LESETEXT:
━━━━━━━━━━━━━━━━━━━━━━━━━━━━━━
Also Thomas, ich finde die Fliegen super#6,

@Vossi, ja, ja, ich ahnte schon wer da aus dem Knick kommen würde |supergri 
Wie wars auf Rügen?:m 

Gernot#h


----------



## Ace (17. Oktober 2005)

*AW: Guter Bindestock*

"Ein Diggler auf Rügen" ??? Oha, da will ich auch wat von hören


----------



## Rausreißer (17. Oktober 2005)

*AW: Guter Bindestock*

Moin Ace, 
bestimmt kommt sowas wie: Ich war ja gar nicht fischen 

Schönen Wochenstart...

Gernot#h


----------



## Dorschdiggler (17. Oktober 2005)

*AW: Guter Bindestock*



			
				Rausreißer schrieb:
			
		

> |supergri
> Wie wars auf Rügen?:m
> 
> Gernot#h



#6 #6 #6 #6 einfach traumhaft !!!



			
				Rausreißer schrieb:
			
		

> bestimmt kommt sowas wie: Ich war ja gar nicht fischen


  #6 #6 auch das ist korrekt :q 

es gibt trotzdem etwas zu erzählen......aber lieber nicht hier......nachher werde ich noch wiedererkannt 

Details gibt es bei einem gemeinsamen Fischen #h #h


----------



## Stingray (17. Oktober 2005)

*AW: Guter Bindestock*

@ Südlicht und Rausreißer

Die Magnus sind O.K. Aber die anderen beiden |gr: . In jeder Fliege sind je zwei Hechelpaare eingebunden. Und die sollen genau nebeneinander sein, also parallel, und nicht wie ein Fächer, wie bei mir :c .

Gruß Thomas


----------
━━━━━━━━━━━━━━━━━━━━━━━━━━━━━━
BEREITGESTELLTE DATENSÄTZE:
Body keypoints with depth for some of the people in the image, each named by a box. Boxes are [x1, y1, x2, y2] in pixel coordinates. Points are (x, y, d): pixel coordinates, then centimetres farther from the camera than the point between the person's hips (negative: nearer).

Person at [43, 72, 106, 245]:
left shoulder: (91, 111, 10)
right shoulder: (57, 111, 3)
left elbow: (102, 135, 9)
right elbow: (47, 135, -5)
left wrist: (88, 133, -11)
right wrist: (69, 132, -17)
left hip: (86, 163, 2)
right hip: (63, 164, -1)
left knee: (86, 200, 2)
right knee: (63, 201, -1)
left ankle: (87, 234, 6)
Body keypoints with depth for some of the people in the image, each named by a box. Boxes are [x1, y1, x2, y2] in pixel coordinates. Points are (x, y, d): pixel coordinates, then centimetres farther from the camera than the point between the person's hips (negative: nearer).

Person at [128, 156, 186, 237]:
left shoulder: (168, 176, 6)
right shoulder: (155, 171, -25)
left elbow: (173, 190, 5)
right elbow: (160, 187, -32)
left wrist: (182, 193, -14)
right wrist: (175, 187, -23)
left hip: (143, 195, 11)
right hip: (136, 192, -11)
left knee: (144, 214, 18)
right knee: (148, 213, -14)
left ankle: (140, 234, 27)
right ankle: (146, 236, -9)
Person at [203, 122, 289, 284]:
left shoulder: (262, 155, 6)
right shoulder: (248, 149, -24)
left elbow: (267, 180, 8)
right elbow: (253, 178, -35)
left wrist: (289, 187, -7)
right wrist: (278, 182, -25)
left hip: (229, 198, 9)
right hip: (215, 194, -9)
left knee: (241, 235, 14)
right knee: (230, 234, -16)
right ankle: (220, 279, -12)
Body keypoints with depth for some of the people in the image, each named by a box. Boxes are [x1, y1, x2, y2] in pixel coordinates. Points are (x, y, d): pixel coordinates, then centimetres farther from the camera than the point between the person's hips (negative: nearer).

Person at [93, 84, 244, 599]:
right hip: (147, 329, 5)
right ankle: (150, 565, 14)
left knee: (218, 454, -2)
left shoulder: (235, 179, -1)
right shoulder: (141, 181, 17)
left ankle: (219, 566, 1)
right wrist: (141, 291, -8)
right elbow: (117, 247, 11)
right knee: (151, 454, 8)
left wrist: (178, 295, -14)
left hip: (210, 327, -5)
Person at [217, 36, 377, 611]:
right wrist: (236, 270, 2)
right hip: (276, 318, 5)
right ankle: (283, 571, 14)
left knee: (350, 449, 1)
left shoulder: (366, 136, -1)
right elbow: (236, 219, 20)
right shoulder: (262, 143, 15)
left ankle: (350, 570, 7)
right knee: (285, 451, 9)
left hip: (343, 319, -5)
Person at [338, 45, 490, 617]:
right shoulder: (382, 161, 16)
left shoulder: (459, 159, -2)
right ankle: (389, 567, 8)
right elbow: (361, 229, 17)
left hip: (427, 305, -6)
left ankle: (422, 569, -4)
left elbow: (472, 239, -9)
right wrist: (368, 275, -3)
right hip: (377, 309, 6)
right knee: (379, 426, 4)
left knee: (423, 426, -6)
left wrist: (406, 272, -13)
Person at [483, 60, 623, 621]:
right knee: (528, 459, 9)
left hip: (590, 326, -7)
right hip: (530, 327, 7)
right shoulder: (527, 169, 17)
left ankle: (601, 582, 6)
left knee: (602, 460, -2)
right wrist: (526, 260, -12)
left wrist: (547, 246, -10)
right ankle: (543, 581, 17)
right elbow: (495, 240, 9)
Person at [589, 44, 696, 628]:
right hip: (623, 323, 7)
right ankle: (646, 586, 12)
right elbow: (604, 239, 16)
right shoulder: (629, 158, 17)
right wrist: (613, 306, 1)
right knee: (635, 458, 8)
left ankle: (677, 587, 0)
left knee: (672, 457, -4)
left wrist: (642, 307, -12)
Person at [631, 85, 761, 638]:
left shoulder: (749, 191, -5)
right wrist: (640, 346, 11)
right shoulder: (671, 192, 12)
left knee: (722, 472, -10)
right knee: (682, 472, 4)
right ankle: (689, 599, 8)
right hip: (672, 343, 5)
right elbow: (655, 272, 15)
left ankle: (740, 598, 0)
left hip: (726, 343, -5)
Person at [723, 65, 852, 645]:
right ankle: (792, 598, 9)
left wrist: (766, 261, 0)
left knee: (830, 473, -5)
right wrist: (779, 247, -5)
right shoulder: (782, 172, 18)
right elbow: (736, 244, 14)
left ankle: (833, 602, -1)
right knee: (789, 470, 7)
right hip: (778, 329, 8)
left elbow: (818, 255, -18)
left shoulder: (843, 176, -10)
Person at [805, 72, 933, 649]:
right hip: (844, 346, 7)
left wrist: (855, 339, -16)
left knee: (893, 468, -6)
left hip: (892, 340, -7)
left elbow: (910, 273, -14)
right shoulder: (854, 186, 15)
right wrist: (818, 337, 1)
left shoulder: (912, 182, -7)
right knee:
━━━━━━━━━━━━━━━━━━━━━━━━━━━━━━
ZUR BEARBEITUNG:
a) Gib den Abschnitt des Lesetexts von „## Ace (17.“ bis „Rausreißer (17. Oktober 2005)“ wieder und tausche dabei „Rügen“ gegen „Usedom“ aus.
b) Wie viele Hechelpaare sind laut Lesetext in jeder Fliege eingebunden?
c) Zähle alle Benutzernamen auf, die im Lesetext unmittelbar vor dem Datum „17. Oktober 2005“ stehen.
Die Datensätze spielen hierfür keine Rolle.

LÖSUNGEN:
a)
## Ace (17. Oktober 2005)

*AW: Guter Bindestock*

"Ein Diggler auf Usedom" ??? Oha, da will ich auch wat von hören


----------



## Rausreißer (17. Oktober 2005)

b) In jeder Fliege sind je zwei Hechelpaare eingebunden.

c) Ace, Rausreißer, Dorschdiggler, Stingray